Bu ayda,bir farz yapmak,başka aylarda yetmiş farz yapmak gibidir.
Bu ay,sabr ayıdır.Sabr edenin gideceği yer Cennettir.
Bu ay,iyi geçinme ayıdır.
Bu ayda mü’minlerin rızkı artar.
Bir kimse,bu ayda,bir oruçluya iftar verirse,günahları afv olur.Hak teala,onu cehennem ateşinden azad eder.O,oruçlunun sevabı kadar,ona sevap verilir.
Eshab-ı kiram,dediler ki:Ya Resulallah !Her birimiz,bir oruçluya iftar verecek,onu doyuracak kadar zengin değiliz.Resul”Aleyhisselam”buyurdu ki:Bir hurma ile iftar verene de,yalnız su ile oruç açtırsana da,biraz süt ikram edene de,bu sevap verilecektir.
Bu ay,öyle bir aydır ki,ilk günleri rahmet,ortası afv ve mağfiretin ve sonu cehennemden azad olmaktır.
Bu ayda,emri altında olanların vazifesini hafifletenleri,Allahü teala afv edip,Cehennem ateşinden kurtarır.
“Bu ayda dört şeyi çok yapınız! Bunun ikisini Allahü teala çok sever.Bunlar Kelime-i Şehadet söylemek ve istiğfar yemektir.İkisini de zaten her zaman yapmanız lazımdır.Bunlar da Allahü Teala’dan Cenneti istemek ve Cehennem ateşinden o’na sığınmaktır.
Bu ayda,bir oruçluya su veren bir kimse,kıyamet günü susuz kalmayacaktır.”Sahih-i  Buhari’deki bir hadisi şerifte de Peygamber Efendimiz şöyle buyurdu:
“Bir kimse Ramazan ayında oruç tutmayı farz(vazife)bilir ve orucun sevabını,Allahü Teala’dan beklerse,geçmiş günahlar affolur.”

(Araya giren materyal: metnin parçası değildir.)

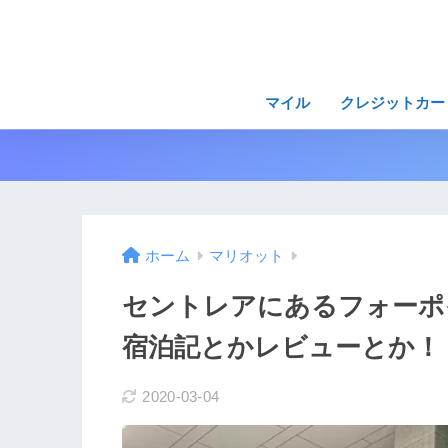
マイル
クレジットカー
ホーム
マリオット
セントレアにあるフォーポ
宿泊記とかレビューとか！
2020-03-04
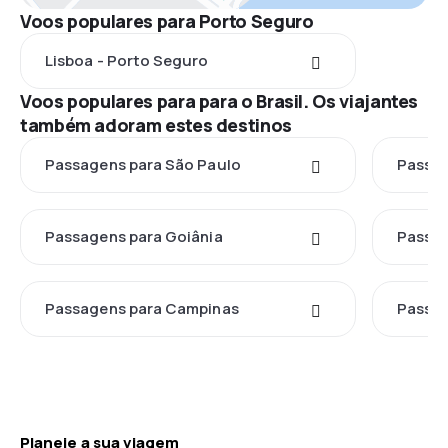
Voos populares para Porto Seguro
Lisboa - Porto Seguro
Voos populares para para o Brasil. Os viajantes
também adoram estes destinos
Passagens para São Paulo
Passag
Passagens para Goiânia
Passag
Passagens para Campinas
Passag
Planeie a sua viagem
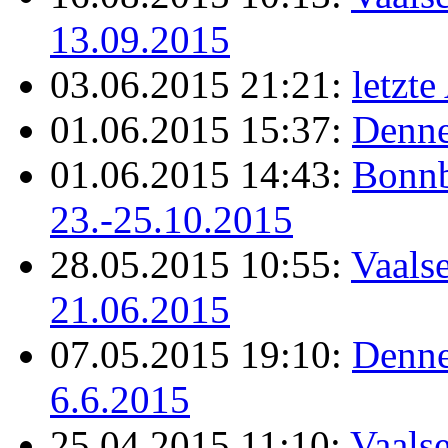
13.09.2015
03.06.2015 21:21:
letzt
01.06.2015 15:37:
Denne
01.06.2015 14:43:
Bonnb
23.-25.10.2015
28.05.2015 10:55:
Vaals
21.06.2015
07.05.2015 19:10:
Denne
6.6.2015
25.04.2015 11:10:
Vaalse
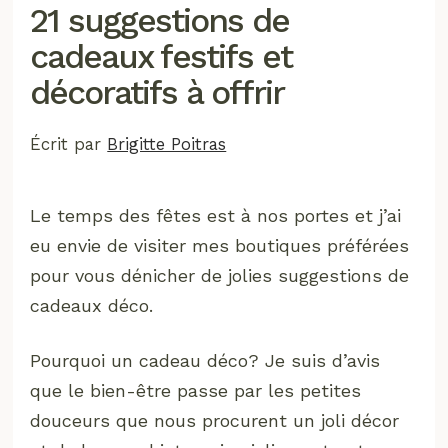
21 suggestions de
cadeaux festifs et
décoratifs à offrir
Écrit par
Brigitte Poitras
Le temps des fêtes est à nos portes et j’ai
eu envie de visiter mes boutiques préférées
pour vous dénicher de jolies suggestions de
cadeaux déco.
Pourquoi un cadeau déco? Je suis d’avis
que le bien-être passe par les petites
douceurs que nous procurent un joli décor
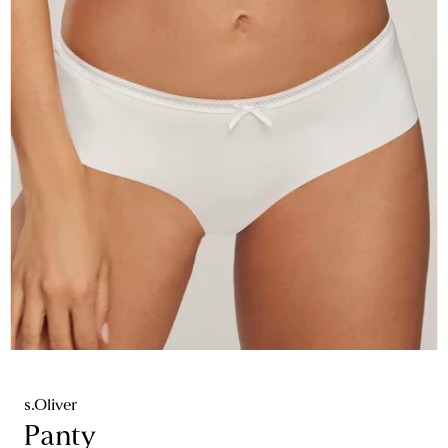
s.Oliver
Panty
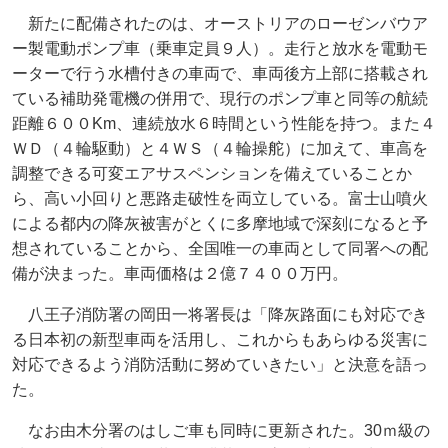
新たに配備されたのは、オーストリアのローゼンバウア
ー製電動ポンプ車（乗車定員９人）。走行と放水を電動モ
ーターで行う水槽付きの車両で、車両後方上部に搭載され
ている補助発電機の併用で、現行のポンプ車と同等の航続
距離６００Km、連続放水６時間という性能を持つ。また４
ＷＤ（４輪駆動）と４ＷＳ（４輪操舵）に加えて、車高を
調整できる可変エアサスペンションを備えていることか
ら、高い小回りと悪路走破性を両立している。富士山噴火
による都内の降灰被害がとくに多摩地域で深刻になると予
想されていることから、全国唯一の車両として同署への配
備が決まった。車両価格は２億７４００万円。
八王子消防署の岡田一将署長は「降灰路面にも対応でき
る日本初の新型車両を活用し、これからもあらゆる災害に
対応できるよう消防活動に努めていきたい」と決意を語っ
た。
なお由木分署のはしご車も同時に更新された。30ｍ級の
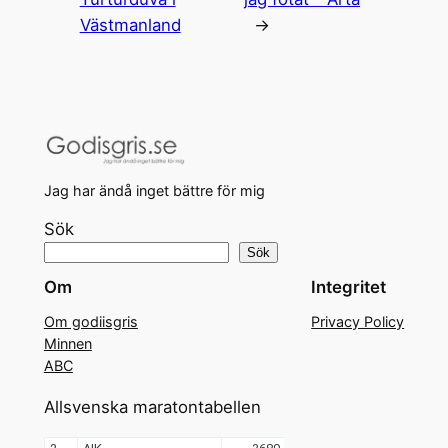
Västmanland
→
Jag har ändå inget bättre för mig
Sök
Sök
Om
Integritet
Om godiisgris
Privacy Policy
Minnen
ABC
Allsvenska maratontabellen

Bu hafis-i şeriften anlaşılıyor ki,orucun Allah’ın emri olduğuna inanmak ve sevap beklemek lazımdır.Günün uzun olmasını,oruç tutmayanlar arasında güçlükle oruç tutmayı,fırsat ve ganimet bilmelidir.”şeklinde bildiriyor.

İşte böyle bir iklimde,
zalimlerin zulümlerinin ardı arkasının kesilmediği ortamda,
zulüm altında inleyen mazlumları, garip gurabayı bulup sevindirerek,
kimsesizlerin kimsesi olarak Orucunu tutup,Namazını eda ederek, Zekatını ve sadakasını ödemeye sarılır,hayırda ve iyilikte yarış ederek en içten yapılmış dualara kavuşarak manevi kazançlarımızı kat kat artırabiliriz inşallah.